The tenants cite McIntosh v. Flint Hill Sch., 100 Va. Cir. 32 (Fairfax 2018), where the contract provided that if a parent sued the school concerning the enrollment contract, the parent was responsible, win or lose, for the school’s attorneys’ fees. Unlike McIntosh, the contract in this case provides for payment of reasonable attorneys’ fees to the landlord.
“The fact the provision is not mutual in the context of this case is merely one of contract negotiations. Tenant simply chose not to negotiate a mutuality component to the attorney fees provision. Presumably, Tenant got some other benefit in the Lease it prized ex ante more than attorney fees mutuality.”
Other issues
There is a parallel federal court proceeding involving the parties in this case. The attorneys’ fee award is limited to the Virginia action. “[T]his Court will not award fees incurred to prosecute or defend the federal action. However, where legal work performed for Landlord in state court also incidentally benefitted Landlord’s case in federal court, it may recover fees for those services. …
“Tenant and Assignee claim that any Landlord fees are limited to those necessary to bring the enforcement action and not those to defend against Tenants’ claims. The Court disagrees.
“Landlord commenced litigation by filing an unlawful detainer lawsuit in the General District Court. Tenants filed a counterclaim. And by the time this matter went to trial in this Court, there were three consolidated lawsuits and a variety of claims by Tenant, such as breach of contract, fraud, and statutory business conspiracy.
“The Lease provides for reasonable attorney fees resulting from an event of default and/or Landlord filing suit against Tenant. … It specifically provides a list of nonexclusive examples of recoverable fees: (1) a suit for possession; (2) payment of rent; (3) damages; or (4) enforcement or interpretation of the provisions of the Lease. …
“In this case, Landlord incurred fees for all four examples. First and second, Landlord filed an unlawful detainer action in the General District Court, which commenced the litigation between the parties for possession and unpaid rent. Third, Landlord successfully sought significant damages to its building in the form of incomplete build-out work. Fourth, Landlord successfully litigated both enforcement and contract interpretation claims.
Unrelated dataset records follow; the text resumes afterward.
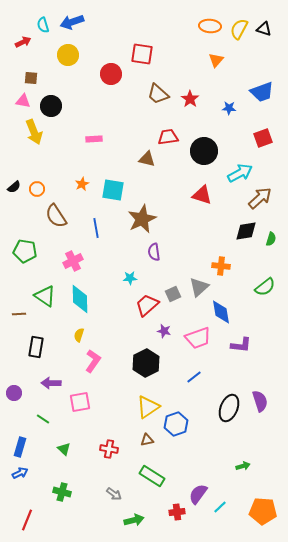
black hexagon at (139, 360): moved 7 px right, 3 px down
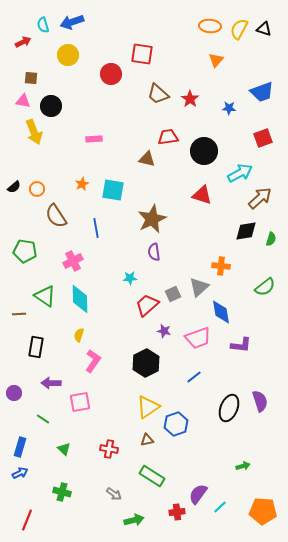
brown star at (142, 219): moved 10 px right
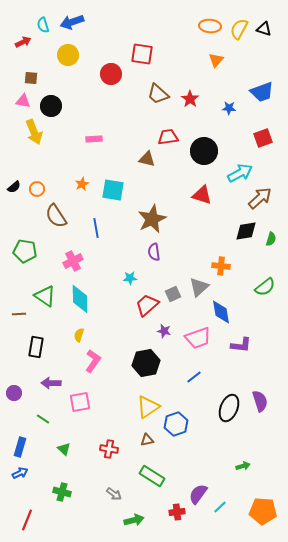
black hexagon at (146, 363): rotated 16 degrees clockwise
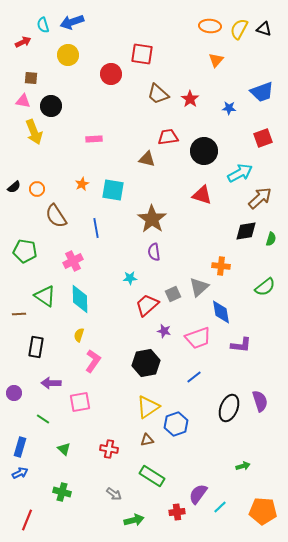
brown star at (152, 219): rotated 12 degrees counterclockwise
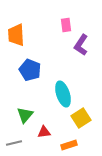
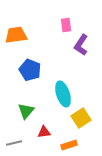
orange trapezoid: rotated 85 degrees clockwise
green triangle: moved 1 px right, 4 px up
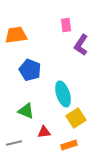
green triangle: rotated 48 degrees counterclockwise
yellow square: moved 5 px left
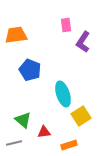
purple L-shape: moved 2 px right, 3 px up
green triangle: moved 3 px left, 9 px down; rotated 18 degrees clockwise
yellow square: moved 5 px right, 2 px up
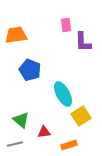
purple L-shape: rotated 35 degrees counterclockwise
cyan ellipse: rotated 10 degrees counterclockwise
green triangle: moved 2 px left
gray line: moved 1 px right, 1 px down
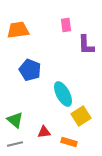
orange trapezoid: moved 2 px right, 5 px up
purple L-shape: moved 3 px right, 3 px down
green triangle: moved 6 px left
orange rectangle: moved 3 px up; rotated 35 degrees clockwise
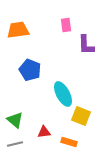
yellow square: rotated 36 degrees counterclockwise
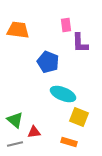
orange trapezoid: rotated 15 degrees clockwise
purple L-shape: moved 6 px left, 2 px up
blue pentagon: moved 18 px right, 8 px up
cyan ellipse: rotated 40 degrees counterclockwise
yellow square: moved 2 px left, 1 px down
red triangle: moved 10 px left
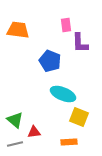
blue pentagon: moved 2 px right, 1 px up
orange rectangle: rotated 21 degrees counterclockwise
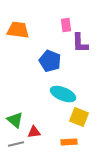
gray line: moved 1 px right
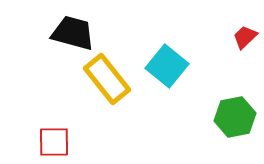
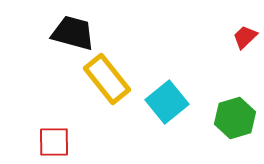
cyan square: moved 36 px down; rotated 12 degrees clockwise
green hexagon: moved 1 px down; rotated 6 degrees counterclockwise
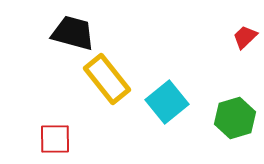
red square: moved 1 px right, 3 px up
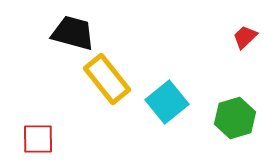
red square: moved 17 px left
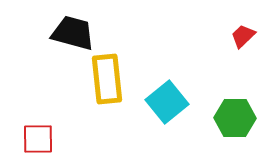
red trapezoid: moved 2 px left, 1 px up
yellow rectangle: rotated 33 degrees clockwise
green hexagon: rotated 18 degrees clockwise
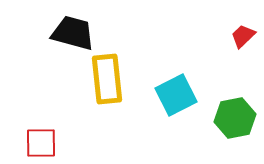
cyan square: moved 9 px right, 7 px up; rotated 12 degrees clockwise
green hexagon: rotated 12 degrees counterclockwise
red square: moved 3 px right, 4 px down
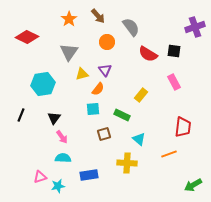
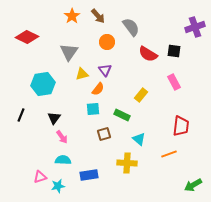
orange star: moved 3 px right, 3 px up
red trapezoid: moved 2 px left, 1 px up
cyan semicircle: moved 2 px down
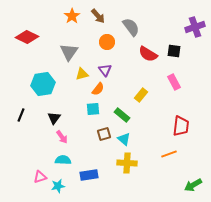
green rectangle: rotated 14 degrees clockwise
cyan triangle: moved 15 px left
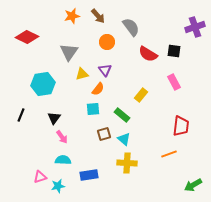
orange star: rotated 21 degrees clockwise
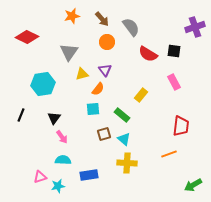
brown arrow: moved 4 px right, 3 px down
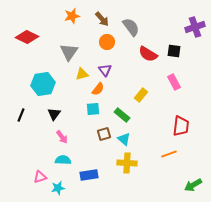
black triangle: moved 4 px up
cyan star: moved 2 px down
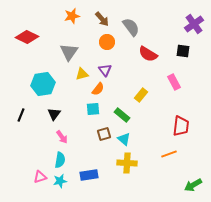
purple cross: moved 1 px left, 3 px up; rotated 18 degrees counterclockwise
black square: moved 9 px right
cyan semicircle: moved 3 px left; rotated 98 degrees clockwise
cyan star: moved 2 px right, 7 px up
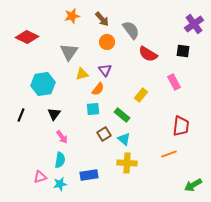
gray semicircle: moved 3 px down
brown square: rotated 16 degrees counterclockwise
cyan star: moved 3 px down
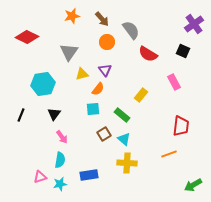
black square: rotated 16 degrees clockwise
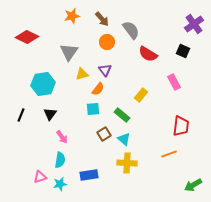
black triangle: moved 4 px left
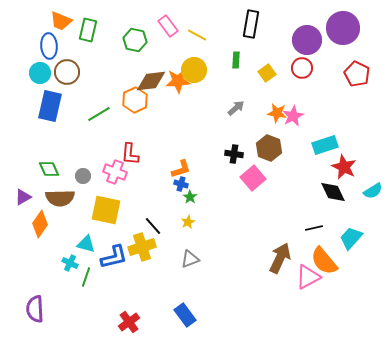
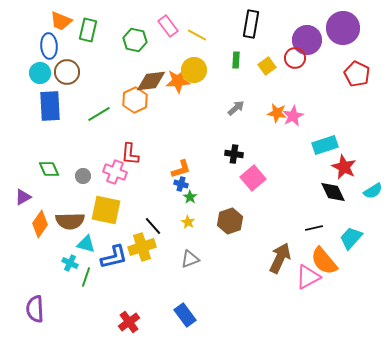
red circle at (302, 68): moved 7 px left, 10 px up
yellow square at (267, 73): moved 7 px up
blue rectangle at (50, 106): rotated 16 degrees counterclockwise
brown hexagon at (269, 148): moved 39 px left, 73 px down; rotated 20 degrees clockwise
brown semicircle at (60, 198): moved 10 px right, 23 px down
yellow star at (188, 222): rotated 16 degrees counterclockwise
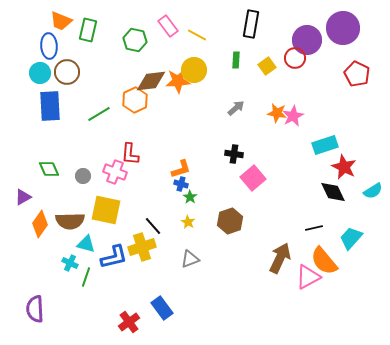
blue rectangle at (185, 315): moved 23 px left, 7 px up
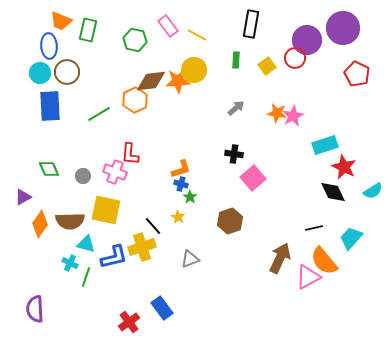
yellow star at (188, 222): moved 10 px left, 5 px up
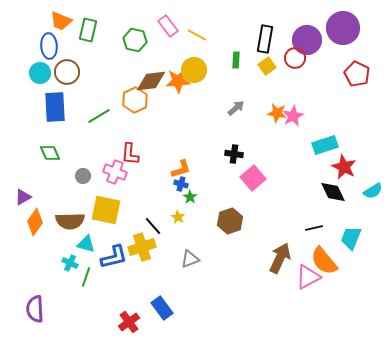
black rectangle at (251, 24): moved 14 px right, 15 px down
blue rectangle at (50, 106): moved 5 px right, 1 px down
green line at (99, 114): moved 2 px down
green diamond at (49, 169): moved 1 px right, 16 px up
orange diamond at (40, 224): moved 5 px left, 2 px up
cyan trapezoid at (351, 238): rotated 20 degrees counterclockwise
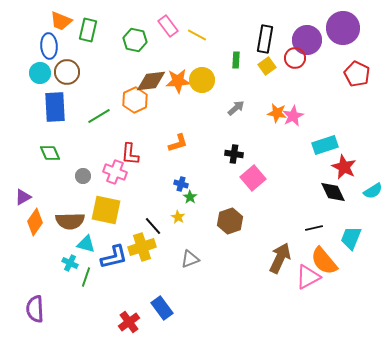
yellow circle at (194, 70): moved 8 px right, 10 px down
orange L-shape at (181, 169): moved 3 px left, 26 px up
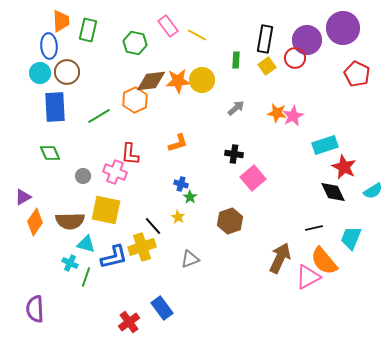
orange trapezoid at (61, 21): rotated 115 degrees counterclockwise
green hexagon at (135, 40): moved 3 px down
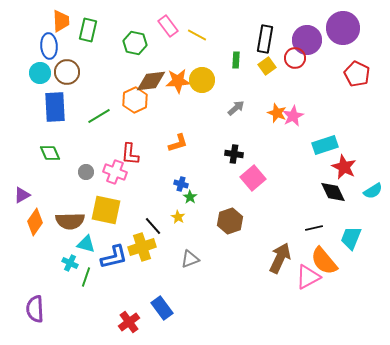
orange star at (277, 113): rotated 12 degrees clockwise
gray circle at (83, 176): moved 3 px right, 4 px up
purple triangle at (23, 197): moved 1 px left, 2 px up
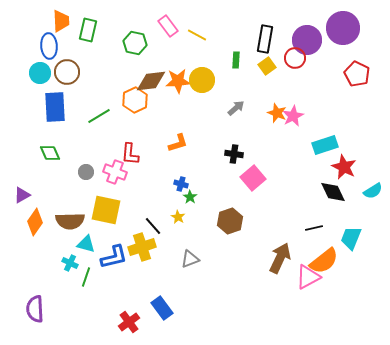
orange semicircle at (324, 261): rotated 88 degrees counterclockwise
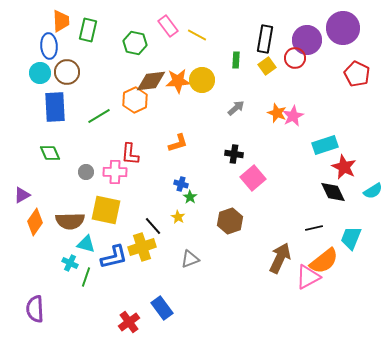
pink cross at (115, 172): rotated 20 degrees counterclockwise
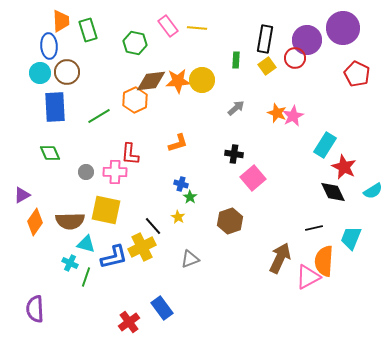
green rectangle at (88, 30): rotated 30 degrees counterclockwise
yellow line at (197, 35): moved 7 px up; rotated 24 degrees counterclockwise
cyan rectangle at (325, 145): rotated 40 degrees counterclockwise
yellow cross at (142, 247): rotated 8 degrees counterclockwise
orange semicircle at (324, 261): rotated 132 degrees clockwise
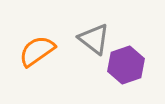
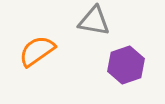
gray triangle: moved 18 px up; rotated 28 degrees counterclockwise
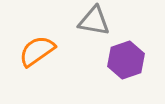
purple hexagon: moved 5 px up
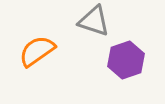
gray triangle: rotated 8 degrees clockwise
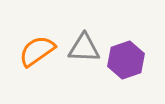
gray triangle: moved 10 px left, 27 px down; rotated 16 degrees counterclockwise
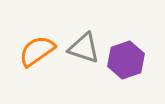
gray triangle: rotated 16 degrees clockwise
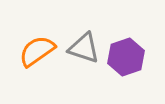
purple hexagon: moved 3 px up
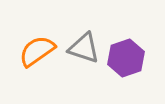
purple hexagon: moved 1 px down
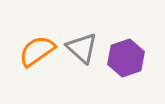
gray triangle: moved 2 px left; rotated 24 degrees clockwise
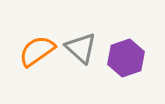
gray triangle: moved 1 px left
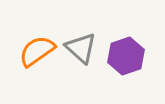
purple hexagon: moved 2 px up
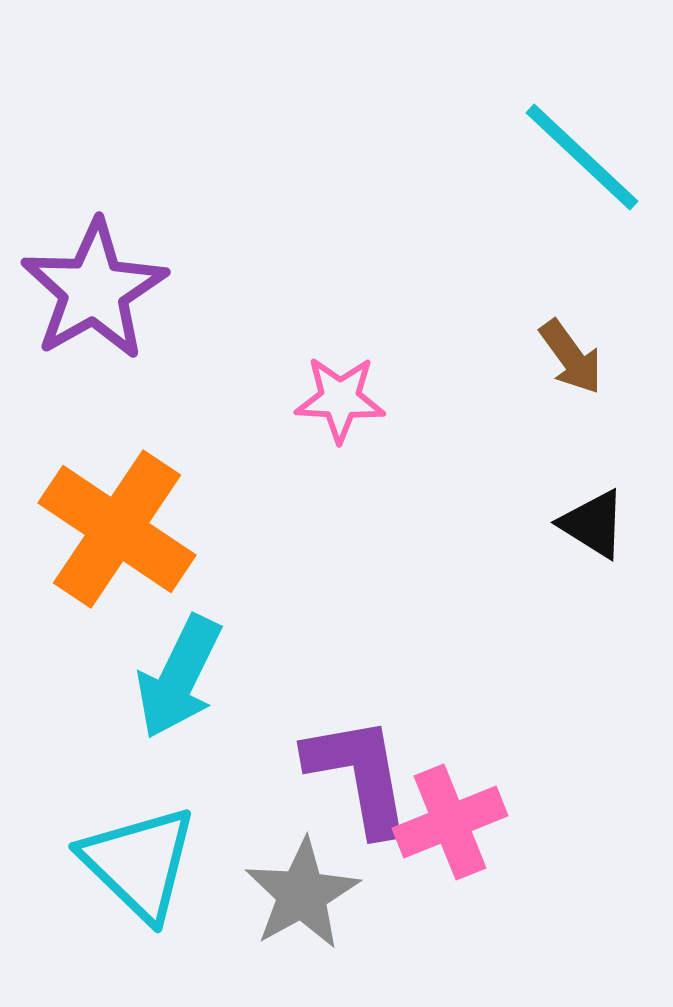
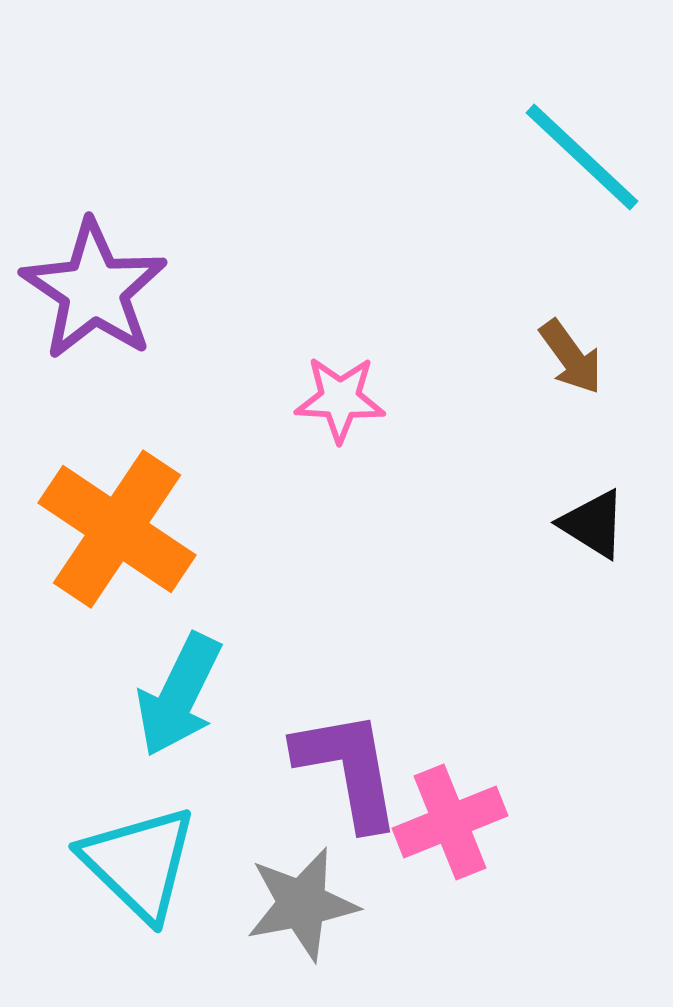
purple star: rotated 8 degrees counterclockwise
cyan arrow: moved 18 px down
purple L-shape: moved 11 px left, 6 px up
gray star: moved 10 px down; rotated 18 degrees clockwise
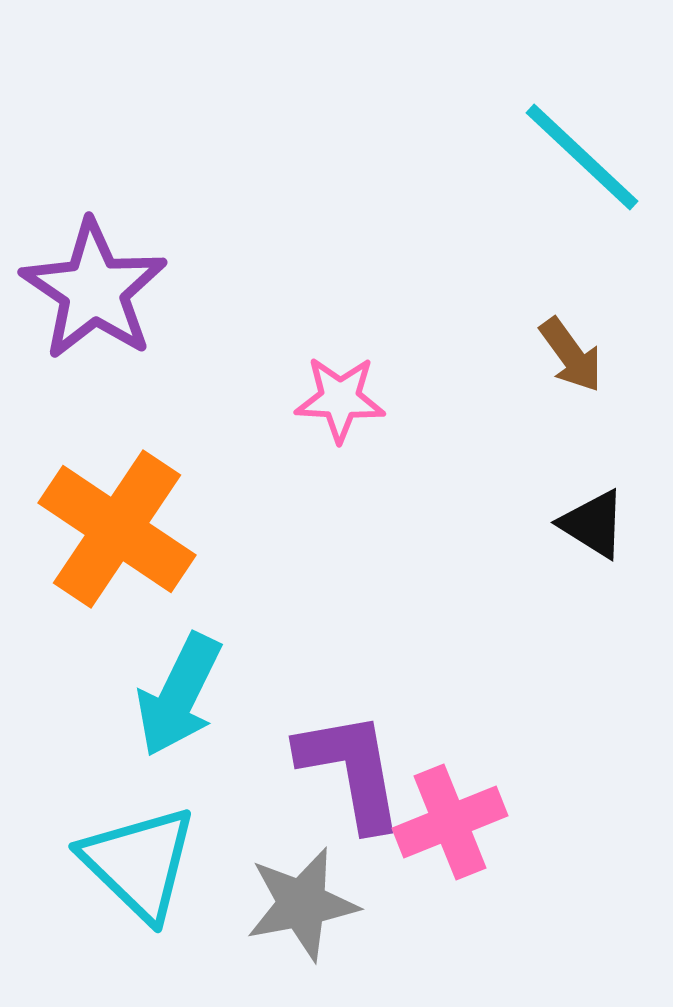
brown arrow: moved 2 px up
purple L-shape: moved 3 px right, 1 px down
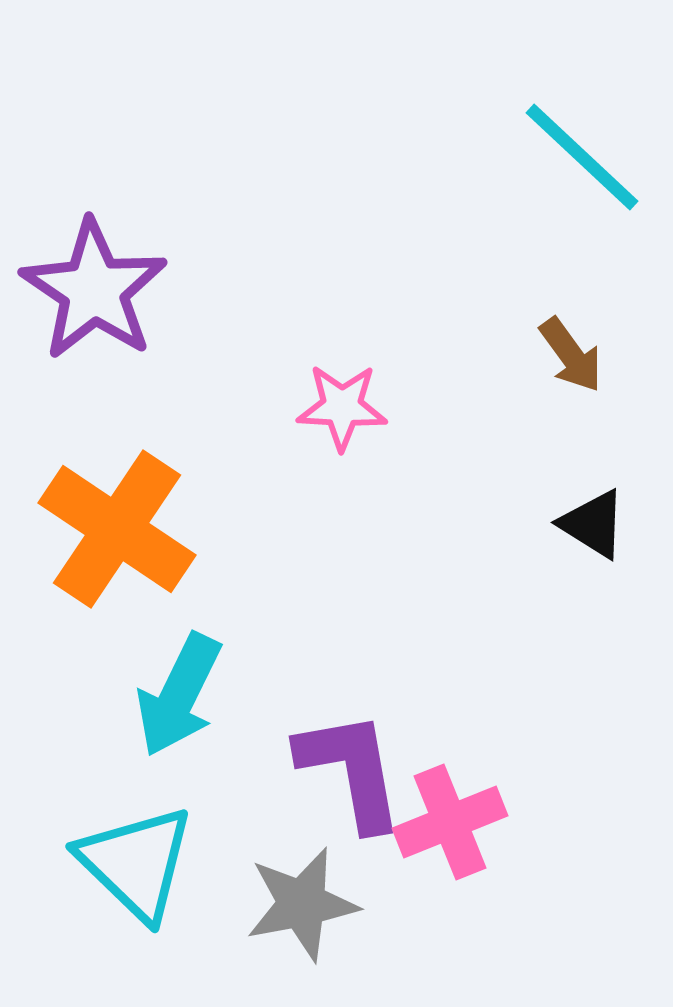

“Tenants set forth their own claims of breach of the Lease and breach of the Assignment, which required Landlord to ask the Court to ‘enforce or interpret’ the Lease. … Virginia law considers defense of a tenant’s breach of contract claim to constitute ‘enforcement’ of the agreement for the purposes of recovering fees.”
Reasonable fee
“Tenants … complain Landlord unreasonably ran up legal fees. However, the Court finds that this case featured two very well-represented sides exercising their prerogatives. Be it remembered that this seemingly routine landlord-tenant case for unpaid rent and dueling breach of contract actions in the General District Court devolved into three complex Circuit Court cases, with counterclaims, that became one of this Court’s most heavily litigated matters for the past two years until a jury, and then this Court, made findings.
“It spawned parallel proceedings in federal court. Certain issues were effectively litigated multiple times. Before this Court even decided a significant portion of the case and entered a final order, vows of appeal were made. One can charitably call this aggressive lawyering or uncharitably call it a war of attrition. In any event, both sides stood toe to toe, each expecting the other side to ultimately reimburse them their attorney fees when they prevailed. …
“Each side incurred over $1.3 million in attorney fees. Tellingly, total fees billed to Landlord were approximately 45 percent less than those billed to Tenants. … The Court cannot say Landlord alone brought the matter to this state of affairs. The Court finds the fees awarded the Landlord herein are reasonable in the face of its skilled opposition.”
Ebadom VA, LLC, et al. v. Lee, et al. Case No. CL-2018-386. April 6, 2020; Fairfax County Cir. Ct. (Oblon). Lauren P. McLaughlin, Joshua E. Holt, Raziye Andican, Thomas J. McKee Jr., Theresa A. Queen. Alexander X. Jackins for the parties. VLW 020-8-029, 7 pp.